For its part, the federal government has come under fire for not responding more quickly to the spreading economic and environmental threat -- criticisms that may have prompted Obama to travel to the affected region on Sunday.

The oil spill, which continues unchecked for now, could ultimately rival the Exxon Valdez disaster from 1989.

That spill was caused when a single, massive oil tanker spewed most of its contents into Alaska's Prince William Sound.

Estimates put the daily flow from the current well leak at 5,000 barrels or more.

Comments by US Attorney General Eric Holder that the Justice Department was involved in the investigation of the incident raised the specter of criminal liability for BP over the spill.

A Justice Department official said it was not a criminal probe at this stage.
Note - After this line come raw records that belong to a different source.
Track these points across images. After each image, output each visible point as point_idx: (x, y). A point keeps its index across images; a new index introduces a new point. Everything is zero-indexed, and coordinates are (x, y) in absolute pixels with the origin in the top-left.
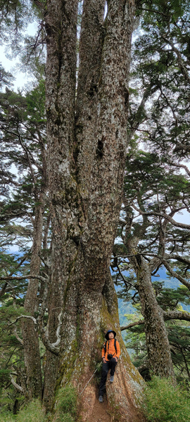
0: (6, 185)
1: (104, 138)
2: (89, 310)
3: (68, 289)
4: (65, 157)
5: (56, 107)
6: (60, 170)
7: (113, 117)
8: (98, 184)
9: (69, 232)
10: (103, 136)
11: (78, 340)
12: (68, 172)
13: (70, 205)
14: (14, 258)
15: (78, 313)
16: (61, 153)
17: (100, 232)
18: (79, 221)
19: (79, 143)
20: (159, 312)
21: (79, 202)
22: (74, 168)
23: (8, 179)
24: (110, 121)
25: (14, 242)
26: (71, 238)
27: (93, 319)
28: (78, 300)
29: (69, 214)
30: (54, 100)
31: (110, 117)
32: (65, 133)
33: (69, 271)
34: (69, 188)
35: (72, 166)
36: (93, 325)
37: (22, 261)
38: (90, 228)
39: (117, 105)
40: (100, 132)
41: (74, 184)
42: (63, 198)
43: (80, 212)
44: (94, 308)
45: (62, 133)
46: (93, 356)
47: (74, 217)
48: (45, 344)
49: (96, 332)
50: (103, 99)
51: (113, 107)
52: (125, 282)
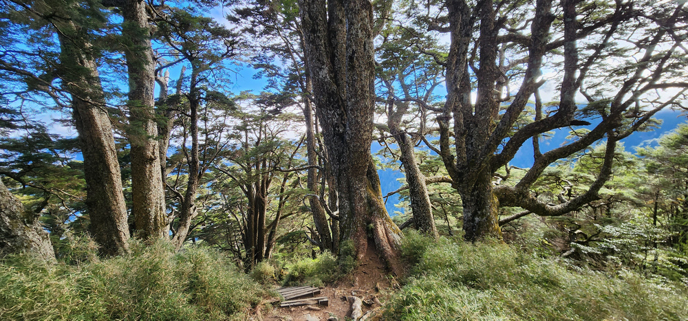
0: (274, 77)
1: (354, 52)
2: (358, 189)
3: (340, 175)
4: (323, 64)
5: (310, 16)
6: (321, 77)
7: (360, 31)
8: (353, 93)
9: (335, 130)
10: (353, 50)
11: (351, 210)
12: (328, 77)
13: (333, 107)
14: (291, 142)
15: (349, 191)
16: (319, 60)
17: (360, 131)
18: (342, 120)
19: (334, 48)
20: (422, 178)
21: (340, 103)
22: (332, 72)
23: (274, 72)
24: (357, 36)
25: (289, 128)
26: (337, 135)
27: (361, 195)
28: (348, 183)
29: (334, 114)
30: (307, 9)
31: (357, 32)
32: (321, 40)
33: (339, 162)
34: (331, 91)
35: (330, 71)
36: (361, 198)
37: (300, 145)
38: (351, 129)
39: (362, 20)
40: (351, 46)
41: (334, 87)
42: (326, 101)
43: (342, 112)
44: (361, 187)
45: (317, 41)
46: (363, 220)
47: (337, 117)
48: (329, 213)
49: (364, 204)
50: (349, 16)
51: (358, 22)
52: (393, 154)
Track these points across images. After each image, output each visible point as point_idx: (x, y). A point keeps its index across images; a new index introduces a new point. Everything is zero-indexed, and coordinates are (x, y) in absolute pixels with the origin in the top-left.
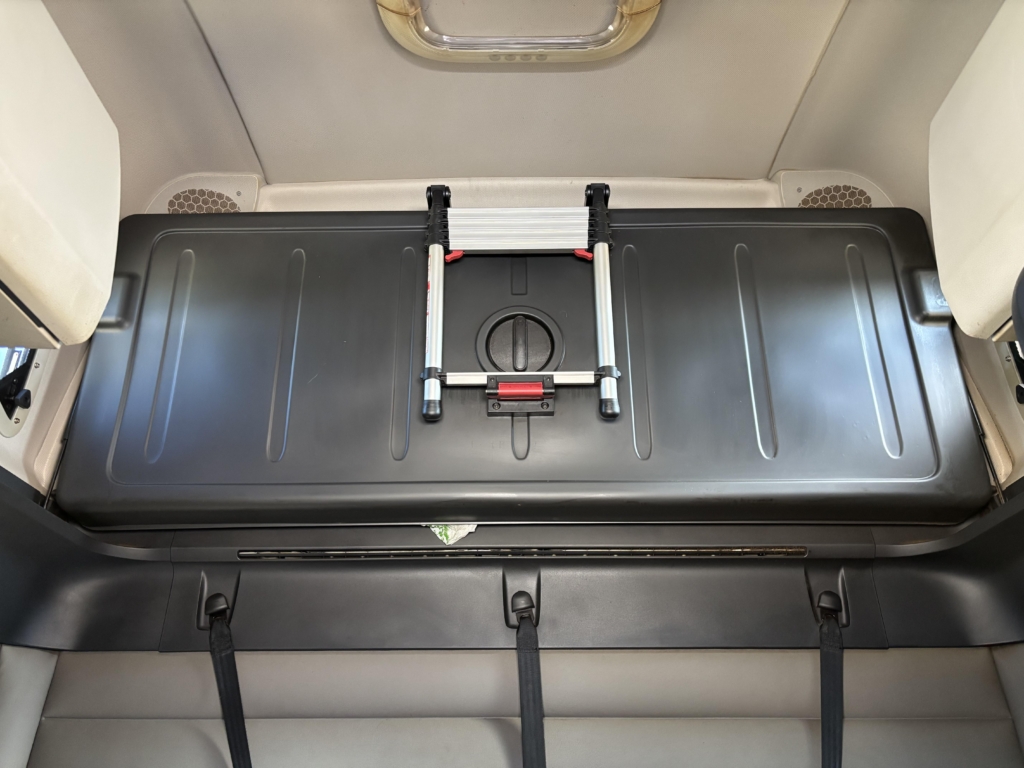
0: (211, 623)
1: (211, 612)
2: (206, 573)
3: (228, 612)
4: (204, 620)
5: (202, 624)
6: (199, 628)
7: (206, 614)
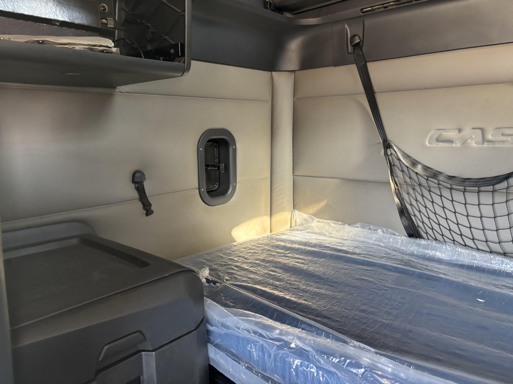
0: (354, 50)
1: (353, 44)
2: (348, 25)
3: (361, 43)
4: (350, 49)
5: (350, 51)
6: (348, 53)
7: (351, 46)
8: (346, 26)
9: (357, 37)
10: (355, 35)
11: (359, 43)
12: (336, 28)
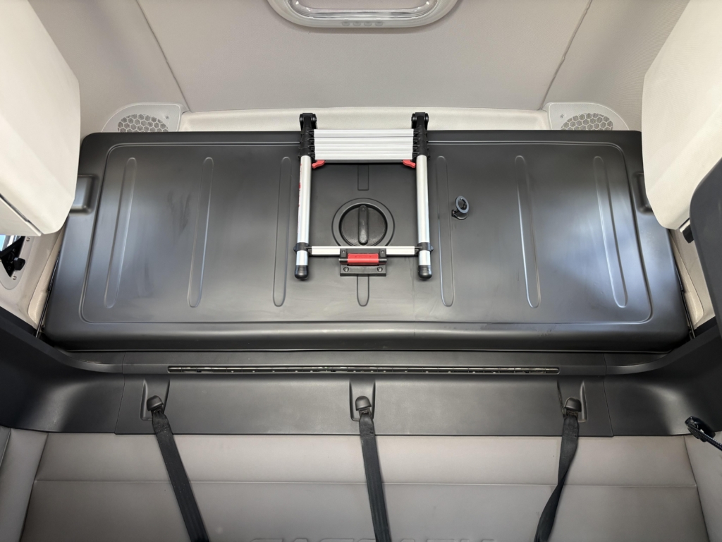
8: (145, 382)
9: (156, 400)
10: (155, 397)
11: (159, 407)
12: (129, 385)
Argus Research on Monday downgraded both Transocean and BP Plc to "hold" from "buy" citing negative impact from the Deepwater Horizon spill.

"In many ways, the timing of this incident could not have been worse, as President Obama recently supported the expansion of drilling activity to areas where it was previously prohibited," the brokerage said raising its concern over impact on industry.

In New York, American Depositary Receipts of BP's shares fell 3.7 percent to close at $50.19. Shares Transocean Ltd rose 0.82 percent to 72.91.

Oil prices moved above $86 a barrel as economic optimism lifted Wall Street and concerns the spill could cause short-term disruptions to supplying. So far, major shipping lanes in the Gulf of Mexico have not seen delays.